Wax, a Layer 1 blockchain designed specifically for blockchain gaming and NFT use cases, has been making waves since its launch in 2019. With features such as a blockchain explorer, a cloud-based wallet, an NFT marketplace, and an NFT creator, Wax offers a comprehensive ecosystem for its users. Notably, it successfully raised over $60 million during its ICO in 2017.
However, the second quarter of 2023 was a time of both triumphs and challenges for the broader cryptocurrency market. While a temporary frenzy around meme coins brought some highs, this enthusiasm was short-lived due to increased regulatory scrutiny led by the SEC and other governing bodies. The crackdown targeted major crypto exchanges like Binance and Coinbase, raising concerns about the classification of most layer-one blockchain coins as securities, with Bitcoin and Ethereum being the exceptions. Although Wax wasn’t explicitly mentioned, the prevailing market sentiments undeniably impacted its valuation.

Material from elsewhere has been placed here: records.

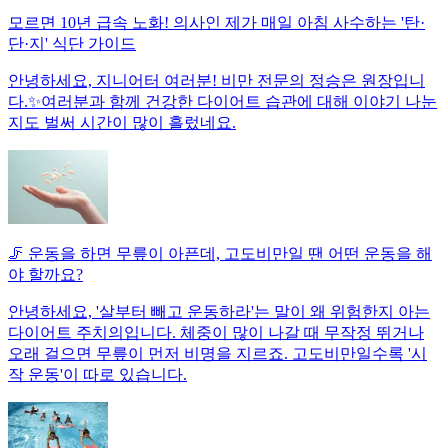
모르면 10년 급속 노화! 의사인 제가 매일 아침 사수하는 '탄·
단·지' 식단 가이드
안녕하세요, 지니어터 여러분! 비만 전문의 정승은 원장입니
다.✨여러분과 함께 건강한 다이어트 습관에 대해 이야기 나눈
지도 벌써 시간이 많이 흘렀네요.
🦵 운동을 하면 무릎이 아픈데, 고도비만일 땐 어떤 운동을 해
야 할까요?
안녕하세요, '살부터 빼고 운동하라'는 말이 왜 위험한지 아는
다이어트 주치의입니다. 체중이 많이 나갈 때 무작정 뛰거나
오래 걸으면 무릎이 먼저 비명을 지르죠. 고도비만일수록 '시
작 운동'이 따로 있습니다.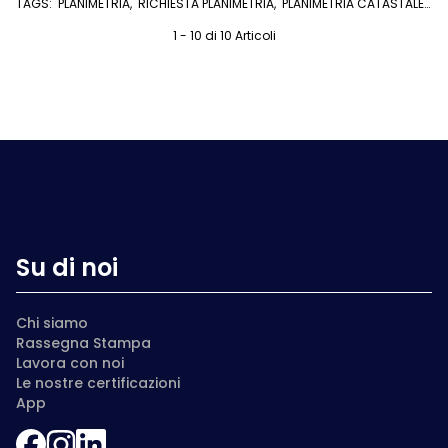
TAGS:
PLANIMETRIA
,
RICHIESTA PLANIMETRIA
,
PLANIMETRIA CATASTALE
ONLINE
,
PLANIMETRIA CATASTALE
,
CATASTO
,
U/EXPERT
1 - 10 di 10 Articoli
Su di noi
Chi siamo
Rassegna Stampa
Lavora con noi
Le nostre certificazioni
App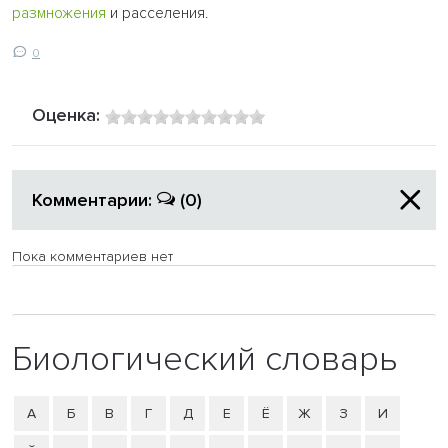
размножения
и расселения.
0
Оценка:
Комментарии:
(0)
Пока комментариев нет
Биологический словарь
А
Б
В
Г
Д
Е
Ё
Ж
З
И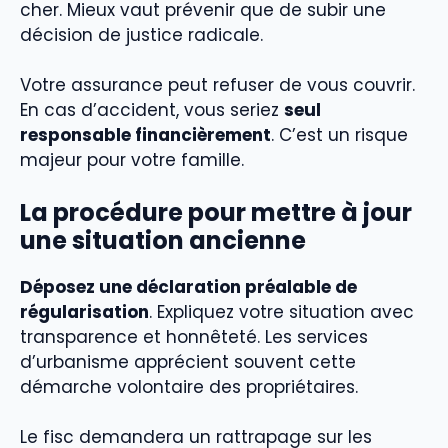
cher. Mieux vaut prévenir que de subir une
décision de justice radicale.
Votre assurance peut refuser de vous couvrir.
En cas d’accident, vous seriez
seul
responsable financièrement
. C’est un risque
majeur pour votre famille.
La procédure pour mettre à jour
une situation ancienne
Déposez une déclaration préalable de
régularisation
. Expliquez votre situation avec
transparence et honnêteté. Les services
d’urbanisme apprécient souvent cette
démarche volontaire des propriétaires.
Le fisc demandera un rattrapage sur les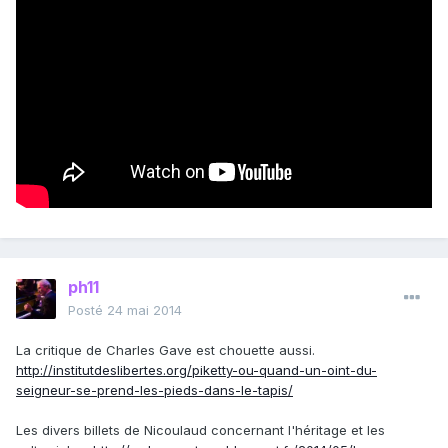
ph11
Posté
24 mai 2014
La critique de Charles Gave est chouette aussi.
http://institutdeslibertes.org/piketty-ou-quand-un-oint-du-
seigneur-se-prend-les-pieds-dans-le-tapis/
Les divers billets de Nicoulaud concernant l'héritage et les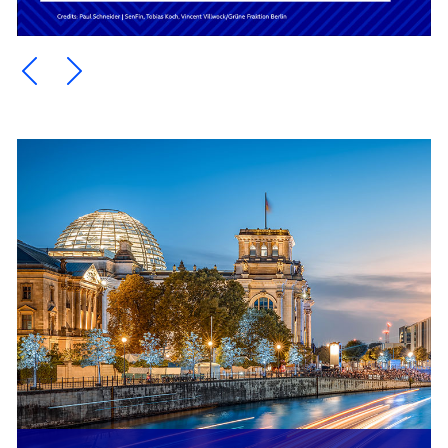
Ein Element zurück blättern
Ein Element weiter blättern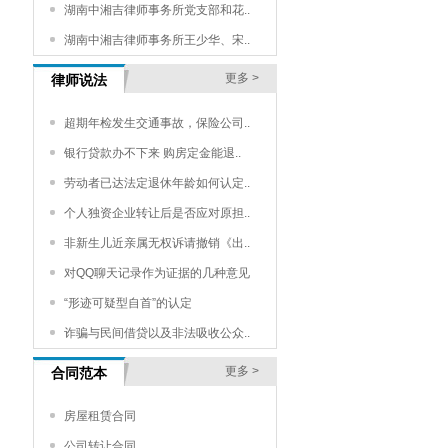
湖南中湘吉律师事务所党支部和花..
湖南中湘吉律师事务所王少华、宋..
更多 >
律师说法
超期年检发生交通事故，保险公司..
银行贷款办不下来 购房定金能退..
劳动者已达法定退休年龄如何认定..
个人独资企业转让后是否应对原担..
非新生儿近亲属无权诉请撤销《出..
对QQ聊天记录作为证据的几种意见
“形迹可疑型自首”的认定
诈骗与民间借贷以及非法吸收公众..
更多 >
合同范本
房屋租赁合同
公司转让合同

Despite experiencing a 33% decrease in price QoQ, $WAX’s market cap did not reflect this decline as significantly as anticipated. The market cap only sustained an 8% decrease, which can be attributed to the increase in circulating supply by up to 27% QoQ. As a result, its market cap ranking improved from 176th at the beginning of the quarter to 160th by the end.
$WAX’s unique resource model, which relies on a 2% tax on secondary NFT sales rather than gas fees, led to a 50% decrease in revenue, amounting to $105,000. This decline in revenue can be attributed to the decrease in the volume of NFT sales.
The network activity on the chain has remained relatively stable. In Q2 2023, there was an 11% decrease in average daily activity to 17.8, while daily active addresses saw a slight increase of 0.3% to reach 339,000.
During Q2 of 2023, there were over 1 million active addresses, which marked a 27% decrease from the previous quarter. Out of the 1.1 million addresses, 24% were only active for one day within the quarter. Additionally, more than 50% of the active addresses remained active for over seven days during the same period.
The launch of their NFT marketing campaign resulted in a notable 38% increase in new addresses within the ecosystem. Remarkably, out of this 38% increase, they managed to retain 61% as active addresses throughout May, April, and June.
By the end of June, the network had 68 validators with $wax voting power. However, only the top 21 validators based on $wax can participate in a consensus round. The total value locked in the network saw a 22% increase QoQ, reaching 1.96 billion $wax. This increase didn’t come from new stakes, but rather from wax team members staking $wax they had accumulated over the years but never staked before.
It’s important to note that not all coins are staked to validators; some are staked to the wax resource model.
By the end of the quarter, the minimum threshold of $wax required for a two-thirds malicious attack to take over the network was 992 million $wax ($46 million). The network validators are well distributed, with Europe having the highest concentration, consisting of 8 validators.
To sum it up, the network witnessed stable daily transactions and active addresses. However, certain metrics experienced a decline, such as Wax revenue, NFT volume (-44%), and DeFi TVL (-66%).
But let’s accentuate the positive: despite market sentiment, there was a significant rise in the number of new addresses (+22%) and a notable increase in daily unique NFT traders (+38%).
Moreover, the introduction of network upgrades that facilitate integration with the Antelope IBC (inter-blockchain communication) brings a sense of optimism.